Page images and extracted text
_ _ _ _ _

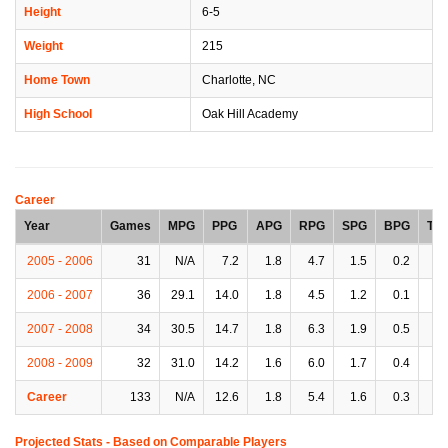
Height
6-5
Weight
215
Home Town
Charlotte, NC
High School
Oak Hill Academy
Career
Year
Games
MPG
PPG
APG
RPG
SPG
BPG
TP
2005 - 2006
31
N/A
7.2
1.8
4.7
1.5
0.2
1.
2006 - 2007
36
29.1
14.0
1.8
4.5
1.2
0.1
1.
2007 - 2008
34
30.5
14.7
1.8
6.3
1.9
0.5
1.
2008 - 2009
32
31.0
14.2
1.6
6.0
1.7
0.4
1.
Career
133
N/A
12.6
1.8
5.4
1.6
0.3
1.
Projected Stats - Based on
Comparable Players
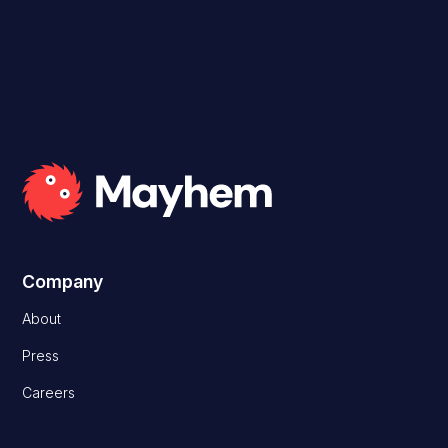
Company
About
Press
Careers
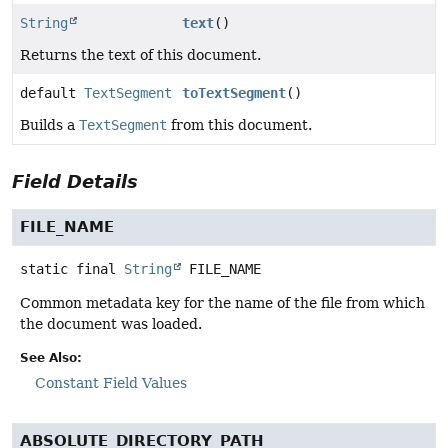
String
text
()
Returns the text of this document.
default
TextSegment
toTextSegment
()
Builds a
TextSegment
from this document.
Field Details
FILE_NAME
static final
String
FILE_NAME
Common metadata key for the name of the file from which
the document was loaded.
See Also:
Constant Field Values
ABSOLUTE_DIRECTORY_PATH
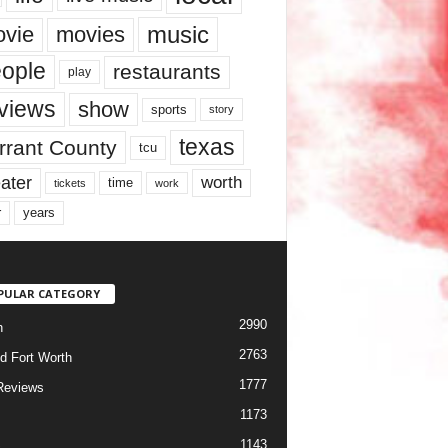
music
vie
movies
ople
restaurants
play
views
show
sports
story
texas
rrant County
tcu
ater
worth
time
tickets
work
years
r
PULAR CATEGORY
2990
h
2763
d Fort Worth
1777
Reviews
1173
1143
c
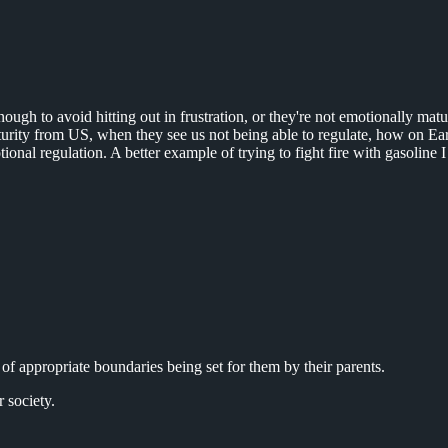
enough to avoid hitting out in frustration, or they're not emotionally m
urity from US, when they see us not being able to regulate, how on Ear
otional regulation. A better example of trying to fight fire with gasoline
 of appropriate boundaries being set for them by their parents.
 society.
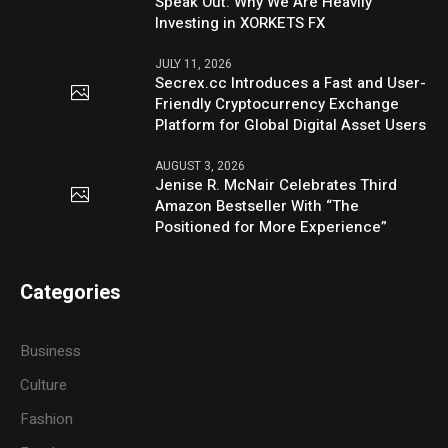
Speak Out: Why We Are Heavily
Investing in XORKETS FX
JULY 11, 2026
Secrex.cc Introduces a Fast and User-
Friendly Cryptocurrency Exchange
Platform for Global Digital Asset Users
AUGUST 3, 2026
Jenise R. McNair Celebrates Third
Amazon Bestseller With “The
Positioned for More Experience”
Categories
Business
Culture
Fashion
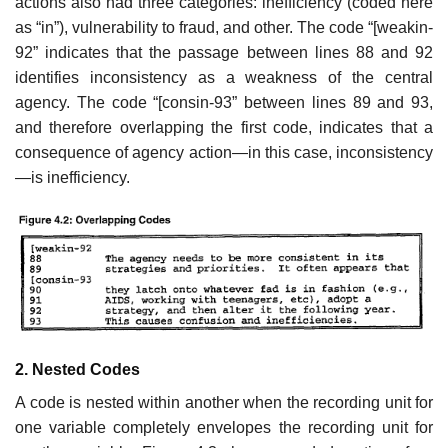
actions also had three categories: inefficiency (coded here
as “in”), vulnerability to fraud, and other. The code “[weakin-
92” indicates that the passage between lines 88 and 92
identifies inconsistency as a weakness of the central
agency. The code “[consin-93” between lines 89 and 93,
and therefore overlapping the first code, indicates that a
consequence of agency action—in this case, inconsistency
—is inefficiency.
2. Nested Codes
A code is nested within another when the recording unit for
one variable completely envelopes the recording unit for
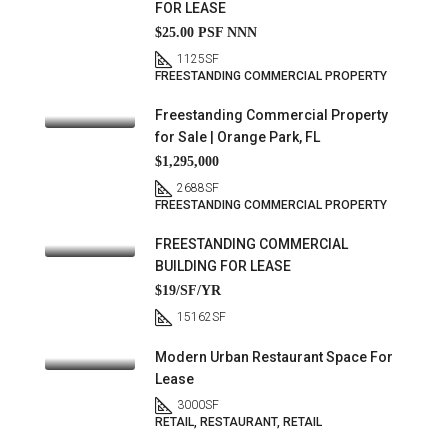
FOR LEASE
$25.00 PSF NNN
1125
SF
FREESTANDING COMMERCIAL PROPERTY
Freestanding Commercial Property
for Sale | Orange Park, FL
$1,295,000
2688
SF
FREESTANDING COMMERCIAL PROPERTY
FREESTANDING COMMERCIAL
BUILDING FOR LEASE
$19/SF/YR
15162
SF
Modern Urban Restaurant Space For
Lease
3000
SF
RETAIL, RESTAURANT, RETAIL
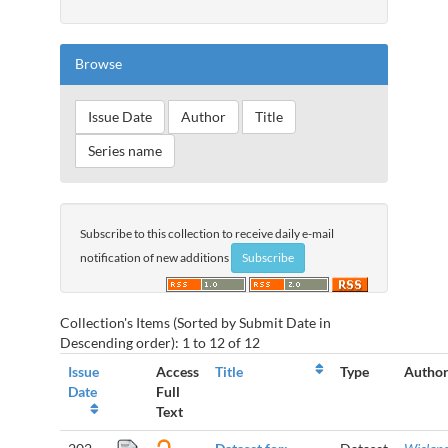
Browse
Subscribe to this collection to receive daily e-mail
notification of new additions
Collection's Items (Sorted by Submit Date in
Descending order): 1 to 12 of 12
Issue
Access
Title
Type
Author
Date
Full
Text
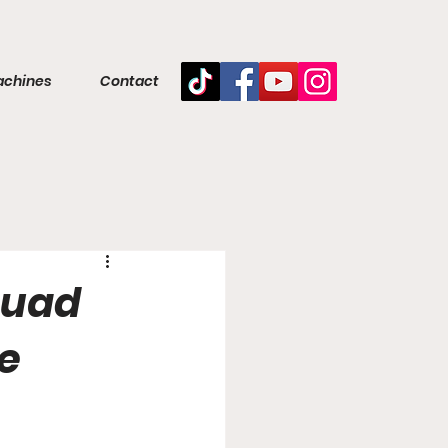
achines
Contact
 quad
e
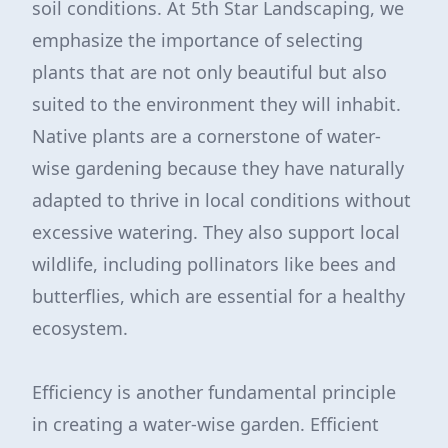
soil conditions. At 5th Star Landscaping, we
emphasize the importance of selecting
plants that are not only beautiful but also
suited to the environment they will inhabit.
Native plants are a cornerstone of water-
wise gardening because they have naturally
adapted to thrive in local conditions without
excessive watering. They also support local
wildlife, including pollinators like bees and
butterflies, which are essential for a healthy
ecosystem.
Efficiency is another fundamental principle
in creating a water-wise garden. Efficient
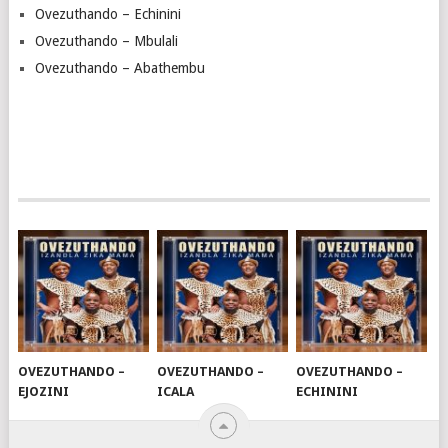
Ovezuthando – Echinini
Ovezuthando – Mbulali
Ovezuthando – Abathembu
OVEZUTHANDO –
OVEZUTHANDO –
OVEZUTHANDO –
EJOZINI
ICALA
ECHININI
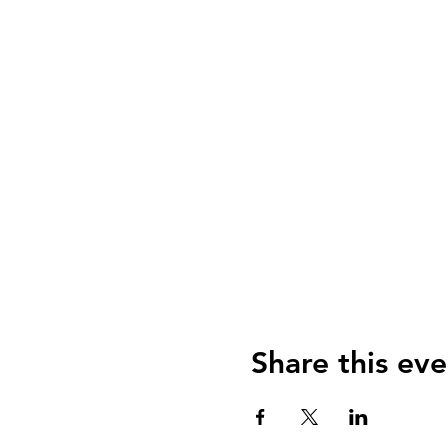
Share this eve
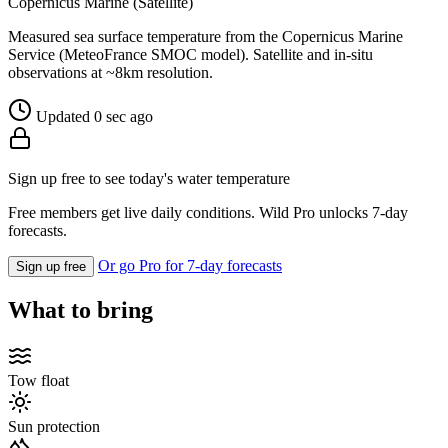
Copernicus Marine (Satellite)
Measured sea surface temperature from the Copernicus Marine
Service (MeteoFrance SMOC model). Satellite and in-situ
observations at ~8km resolution.
Updated 0 sec ago
Sign up free to see today's water temperature
Free members get live daily conditions. Wild Pro unlocks 7-day
forecasts.
Or go Pro for 7-day forecasts
Sign up free
What to bring
Tow float
Sun protection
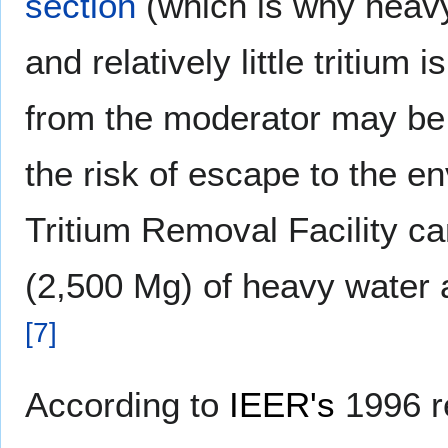
section
(which is why heav
and relatively little tritium
from the moderator may be 
the risk of escape to the e
Tritium Removal Facility c
(2,500 Mg) of heavy water a
[
7
]
According to
IEER's
1996 r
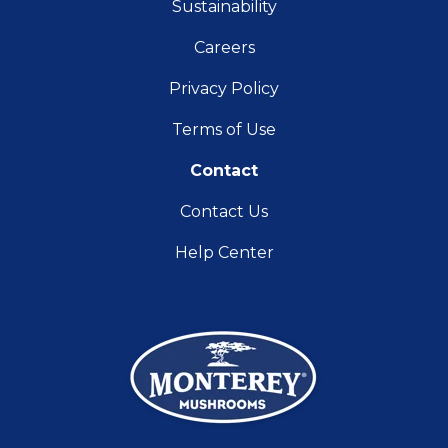
Sustainability
Careers
Privacy Policy
Terms of Use
Contact
Contact Us
Help Center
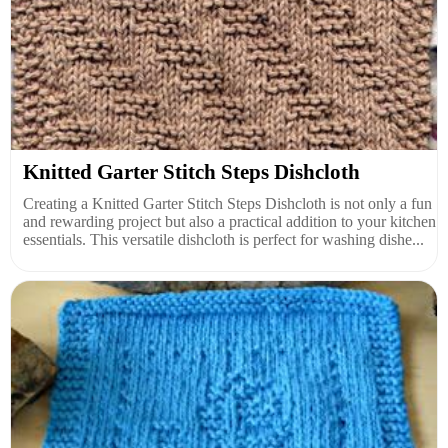
Knitted Garter Stitch Steps Dishcloth
Creating a Knitted Garter Stitch Steps Dishcloth is not only a fun
and rewarding project but also a practical addition to your kitchen
essentials. This versatile dishcloth is perfect for washing dishe...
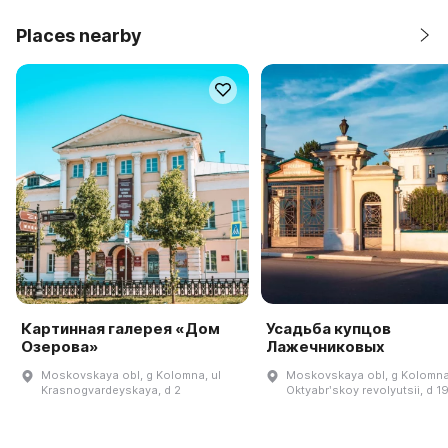
Places nearby
Картинная галерея «Дом
Усадьба купцов
Озерова»
Лажечниковых
Moskovskaya obl, g Kolomna, ul
Moskovskaya obl, g Kolomna,
Krasnogvardeyskaya, d 2
Oktyabrʹskoy revolyutsii, d 1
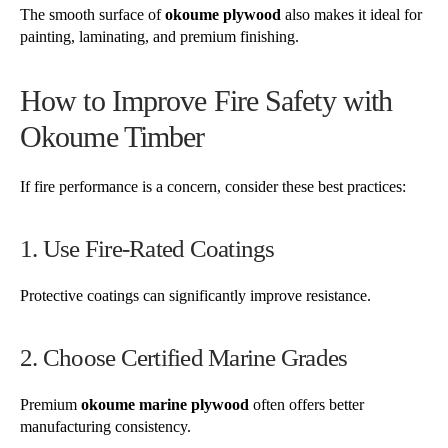
The smooth surface of
okoume plywood
also makes it ideal for
painting, laminating, and premium finishing.
How to Improve Fire Safety with
Okoume Timber
If fire performance is a concern, consider these best practices:
1. Use Fire-Rated Coatings
Protective coatings can significantly improve resistance.
2. Choose Certified Marine Grades
Premium
okoume marine plywood
often offers better
manufacturing consistency.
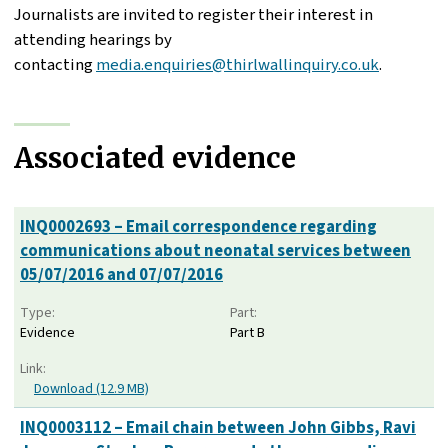
Journalists are invited to register their interest in
attending hearings by
contacting
media.enquiries@thirlwallinquiry.co.uk
.
Associated evidence
INQ0002693 – Email correspondence regarding
communications about neonatal services between
05/07/2016 and 07/07/2016
Type:
Part:
Evidence
Part B
Link:
Download (12.9 MB)
INQ0003112 – Email chain between John Gibbs, Ravi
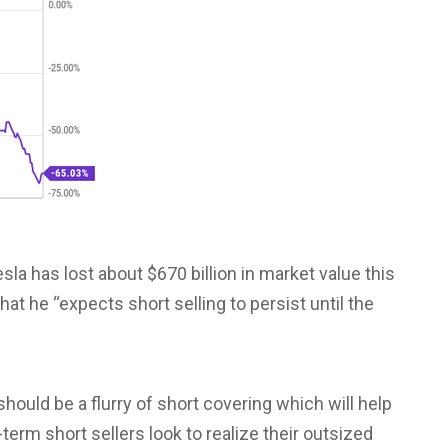
esla has lost about $670 billion in market value this
at he “expects short selling to persist until the
hould be a flurry of short covering which will help
term short sellers look to realize their outsized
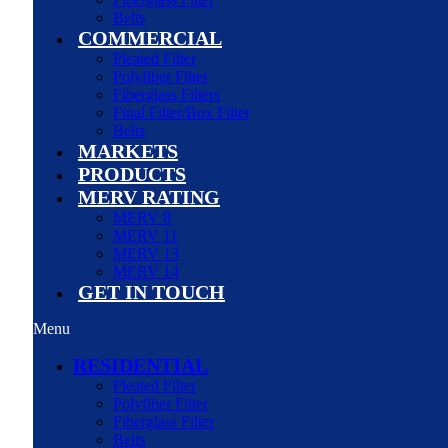
Belts
COMMERCIAL
Pleated Filter
Polyfiber Filter
Fiberglass Filters
Final Filter/Box Filter
Belts
MARKETS
PRODUCTS
MERV RATING
MERV 8
MERV 11
MERV 13
MERV 14
GET IN TOUCH
Menu
RESIDENTIAL
Pleated Filter
Polyfiber Filter
Fiberglass Filter
Belts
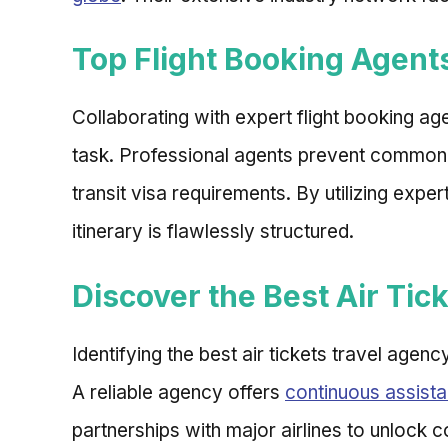
Top Flight Booking Agents
Collaborating with expert flight booking age
task. Professional agents prevent common
transit visa requirements. By utilizing exp
itinerary is flawlessly structured.
Discover the Best Air Tic
Identifying the best air tickets travel agen
A reliable agency offers
continuous assista
partnerships with major airlines to unlock c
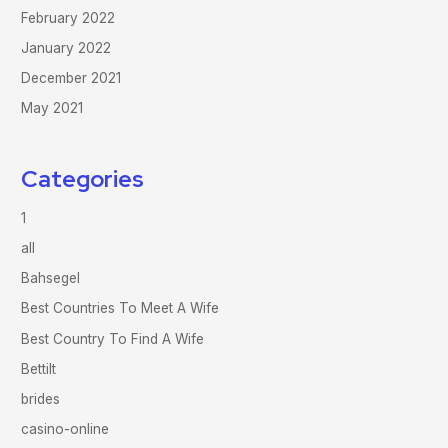
February 2022
January 2022
December 2021
May 2021
Categories
1
all
Bahsegel
Best Countries To Meet A Wife
Best Country To Find A Wife
Bettilt
brides
casino-online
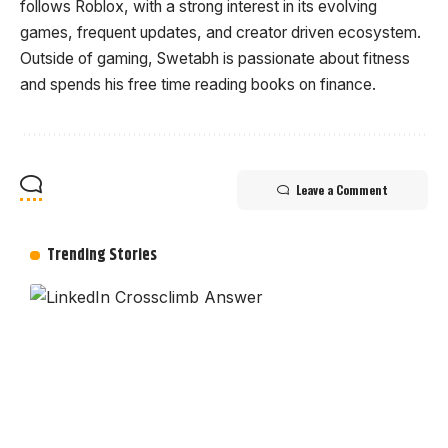
follows Roblox, with a strong interest in its evolving
games, frequent updates, and creator driven ecosystem.
Outside of gaming, Swetabh is passionate about fitness
and spends his free time reading books on finance.
Leave a Comment
Trending Stories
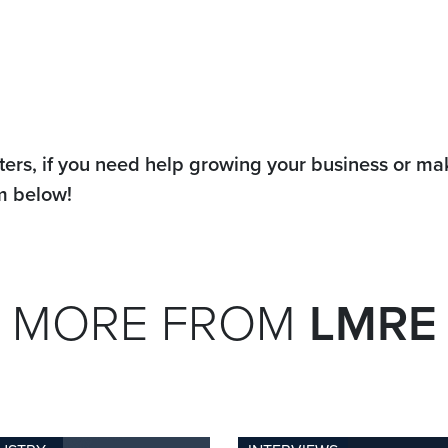
ters, if you need help growing your business or m
rm below!
MORE FROM
LMRE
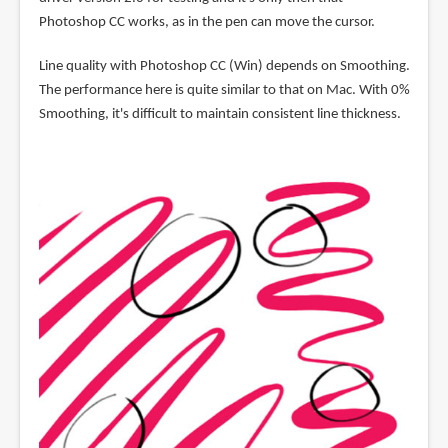
Photoshop CC works, as in the pen can move the cursor.
Line quality with Photoshop CC (Win) depends on Smoothing.
The performance here is quite similar to that on Mac. With 0%
Smoothing, it's difficult to maintain consistent line thickness.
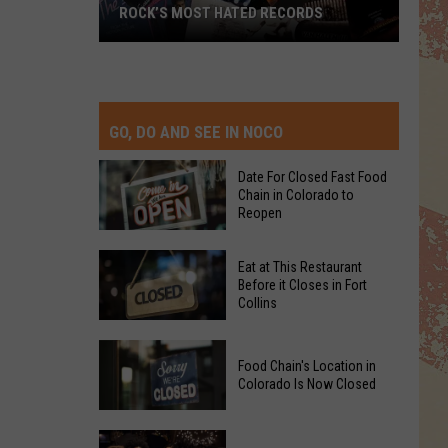
ROCK’S MOST HATED RECORDS
Rock’s
Most
Hated
Records
GO, DO AND SEE IN NOCO
Date For Closed Fast Food
Chain in Colorado to
Reopen
Date
Eat at This Restaurant
For
Before it Closes in Fort
Collins
Closed
Fast
Eat
Food
Food Chain's Location in
at
Chain
Colorado Is Now Closed
This
in
Restaurant
Colorado
Food
Before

_ _ _ _ _

Pictures stay out, and every line of the records is transcribed exactly.

Output of the task ::
Height
6-5
Weight
215
Home Town
Charlotte, NC
High School
Oak Hill Academy
Career
Year
Games
MPG
PPG
APG
RPG
SPG
BPG
TP
2005 - 2006
31
N/A
7.2
1.8
4.7
1.5
0.2
1.
2006 - 2007
36
29.1
14.0
1.8
4.5
1.2
0.1
1.
2007 - 2008
34
30.5
14.7
1.8
6.3
1.9
0.5
1.
2008 - 2009
32
31.0
14.2
1.6
6.0
1.7
0.4
1.
Career
133
N/A
12.6
1.8
5.4
1.6
0.3
1.
Projected Stats - Based on
Comparable Players
Company
About
Press
Careers
String
text
()
Returns the text of this document.
default
TextSegment
toTextSegment
()
Builds a
TextSegment
from this document.
Field Details
FILE_NAME
static final
String
FILE_NAME
Common metadata key for the name of the file from which
the document was loaded.
See Also:
Constant Field Values
ABSOLUTE_DIRECTORY_PATH
music
vie
movies
ople
restaurants
play
views
show
sports
story
texas
rrant County
tcu
ater
worth
time
tickets
work
years
r
PULAR CATEGORY
2990
h
2763
d Fort Worth
1777
Reviews
1173
1143
c
enough to avoid hitting out in frustration, or they're not emotionally m
urity from US, when they see us not being able to regulate, how on Ear
otional regulation. A better example of trying to fight fire with gasoline
 of appropriate boundaries being set for them by their parents.
 society.
Speak Out: Why We Are Heavily
Investing in XORKETS FX
JULY 11, 2026
Secrex.cc Introduces a Fast and User-
Friendly Cryptocurrency Exchange
Platform for Global Digital Asset Users
AUGUST 3, 2026
Jenise R. McNair Celebrates Third
Amazon Bestseller With “The
Positioned for More Experience”
Categories
Business
Culture
Fashion
actions also had three categories: inefficiency (coded here
as “in”), vulnerability to fraud, and other. The code “[weakin-
92” indicates that the passage between lines 88 and 92
identifies inconsistency as a weakness of the central
agency. The code “[consin-93” between lines 89 and 93,
and therefore overlapping the first code, indicates that a
consequence of agency action—in this case, inconsistency
—is inefficiency.
2. Nested Codes
A code is nested within another when the recording unit for
one variable completely envelopes the recording unit for
FOR LEASE
$25.00 PSF NNN
1125
SF
FREESTANDING COMMERCIAL PROPERTY
Freestanding Commercial Property
for Sale | Orange Park, FL
$1,295,000
2688
SF
FREESTANDING COMMERCIAL PROPERTY
FREESTANDING COMMERCIAL
BUILDING FOR LEASE
$19/SF/YR
15162
SF
Modern Urban Restaurant Space For
Lease
3000
SF
RETAIL, RESTAURANT, RETAIL
Browse
Subscribe to this collection to receive daily e-mail
notification of new additions
Collection's Items (Sorted by Submit Date in
Descending order): 1 to 12 of 12
Issue
Access
Title
Type
Author
Date
Full
Text
achines
Contact
 quad
e
soil conditions. At 5th Star Landscaping, we
emphasize the importance of selecting
plants that are not only beautiful but also
suited to the environment they will inhabit.
Native plants are a cornerstone of water-
wise gardening because they have naturally
adapted to thrive in local conditions without
excessive watering. They also support local
wildlife, including pollinators like bees and
butterflies, which are essential for a healthy
ecosystem.
Efficiency is another fundamental principle
in creating a water-wise garden. Efficient
Ovezuthando – Echinini
Ovezuthando – Mbulali
Ovezuthando – Abathembu
OVEZUTHANDO –
OVEZUTHANDO –
OVEZUTHANDO –
EJOZINI
ICALA
ECHININI
Share this eve
Copernicus Marine (Satellite)
Measured sea surface temperature from the Copernicus Marine
Service (MeteoFrance SMOC model). Satellite and in-situ
observations at ~8km resolution.
Updated 0 sec ago
Sign up free to see today's water temperature
Free members get live daily conditions. Wild Pro unlocks 7-day
forecasts.
Or go Pro for 7-day forecasts
Sign up free
What to bring
Tow float
Sun protection
section
(which is why heav
and relatively little tritium
from the moderator may be 
the risk of escape to the e
Tritium Removal Facility c
(2,500 Mg) of heavy water a
[
7
]
According to
IEER's
1996 r
Sustainability
Careers
Privacy Policy
Terms of Use
Contact
Contact Us
Help Center
Knitted Garter Stitch Steps Dishcloth
Creating a Knitted Garter Stitch Steps Dishcloth is not only a fun
and rewarding project but also a practical addition to your kitchen
essentials. This versatile dishcloth is perfect for washing dishe...
Places nearby
Картинная галерея «Дом
Усадьба купцов
Озерова»
Лажечниковых
Moskovskaya obl, g Kolomna, ul
Moskovskaya obl, g Kolomna,
Krasnogvardeyskaya, d 2
Oktyabrʹskoy revolyutsii, d 1
The smooth surface of
okoume plywood
also makes it ideal for
painting, laminating, and premium finishing.
How to Improve Fire Safety with
Okoume Timber
If fire performance is a concern, consider these best practices:
1. Use Fire-Rated Coatings
Protective coatings can significantly improve resistance.
2. Choose Certified Marine Grades
Premium
okoume marine plywood
often offers better
manufacturing consistency.
Journalists are invited to register their interest in
attending hearings by
contacting
media.enquiries@thirlwallinquiry.co.uk
.
Associated evidence
INQ0002693 – Email correspondence regarding
communications about neonatal services between
05/07/2016 and 07/07/2016
Type:
Part:
Evidence
Part B
Link:
Download (12.9 MB)
INQ0003112 – Email chain between John Gibbs, Ravi
esla has lost about $670 billion in market value this
at he “expects short selling to persist until the
hould be a flurry of short covering which will help
term short sellers look to realize their outsized
Belts
COMMERCIAL
Pleated Filter
Polyfiber Filter
Fiberglass Filters
Final Filter/Box Filter
Belts
MARKETS
PRODUCTS
MERV RATING
MERV 8
MERV 11
MERV 13
MERV 14
GET IN TOUCH
Menu
RESIDENTIAL
Pleated Filter
Polyfiber Filter
Fiberglass Filter
Belts
Top Flight Booking Agents
Collaborating with expert flight booking age
task. Professional agents prevent common
transit visa requirements. By utilizing exp
itinerary is flawlessly structured.
Discover the Best Air Tic
Identifying the best air tickets travel agen
A reliable agency offers
continuous assista
partnerships with major airlines to unlock c
February 2022
January 2022
December 2021
May 2021
Categories
1
all
Bahsegel
Best Countries To Meet A Wife
Best Country To Find A Wife
Bettilt
brides
casino-online
follows Roblox, with a strong interest in its evolving
games, frequent updates, and creator driven ecosystem.
Outside of gaming, Swetabh is passionate about fitness
and spends his free time reading books on finance.
Leave a Comment
Trending Stories
ters, if you need help growing your business or m
rm below!
MORE FROM
LMRE
Photoshop CC works, as in the pen can move the cursor.
Line quality with Photoshop CC (Win) depends on Smoothing.
The performance here is quite similar to that on Mac. With 0%
Smoothing, it's difficult to maintain consistent line thickness.
ROCK’S MOST HATED RECORDS
Rock’s
Most
Hated
Records
GO, DO AND SEE IN NOCO
Date For Closed Fast Food
Chain in Colorado to
Reopen
Date
Eat at This Restaurant
For
Before it Closes in Fort
Collins
Closed
Fast
Eat
Food
Food Chain's Location in
at
Chain
Colorado Is Now Closed
This
in
Restaurant
Colorado
Food
Before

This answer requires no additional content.